Sharing What You Know

I once hit a problem whilst developing that meant I could do no productive work for five days. Five days may not seem like a long time but when you only have 13 days to complete an iteration it feels like a lifetime. I was working with a new product and no one on my team had encountered the problem before and I found it very difficult to get support from the vendor who also hadn’t encountered the problem. I don’t remember how I fixed this but I remember how annoyed I was a few weeks later when I discovered that someone else in the company had previously solved the same problem.
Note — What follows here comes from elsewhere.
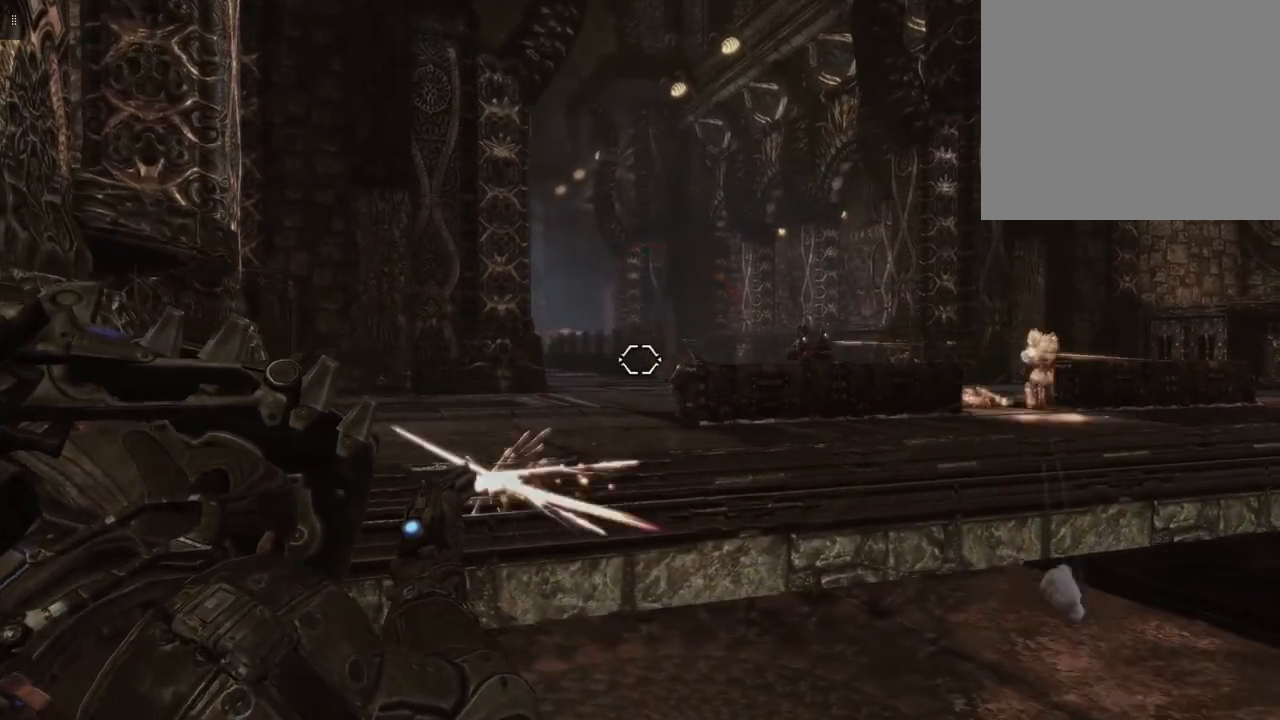
{"buttons": ["L2"], "left_stick": "center", "right_stick": "center", "events": [[200, "right_stick", "center"], [400, "left_stick", "center"]]}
It turned out that there were three different teams all learning to use the same technology at the same time!

When I spoke to my boss about this communication problem he told me that although the company talked about knowledge sharing from time to time they had never been able to come up with a way to make this work.

I contacted the leaders of the other teams and pointed out that we were all busy struggling with the same things. We were all in agreement that we could benefit from each others mistakes and successes. However, no one could think of a sensible way to pass on the knowledge. All the suggestions we had involved writing documentation and no one had any time in their budget to write these documents. From past experience they also knew that the team members would resent having to write them and that no one would bother to read them.

I left the company not long after this and went away with the impression that knowledge sharing, whilst being a nice idea, didn’t really work in practice.

Tonight I was reading Nancy M. Dixon’s book Common Knowledge in which she discusses the pleasure we feel when we pass useful knowledge to other people.

The truth is that if we know something that we think someone else needs to know, it is difficult for us to refrain from telling them. It is almost a natural impulse to tell others what we know.

So why couldn’t we get people to share knowledge? Well it appears that one reason for this was that we tried to get people to write about their experiences instead of talking face to face. It seems that part of our willingness to share information is to do with the personal benefit we will receive from doing so – even if the benefit is nothing more than a smile or a thank you.

If we want people in our organisations to share what they have learned, we would be wise to create the conditions in which sharing results is of personal benefit

Instead of dreaming up document sharing systems to solve the problem we probably should all have met for pizza once a week and the knowledge would have flowed naturally.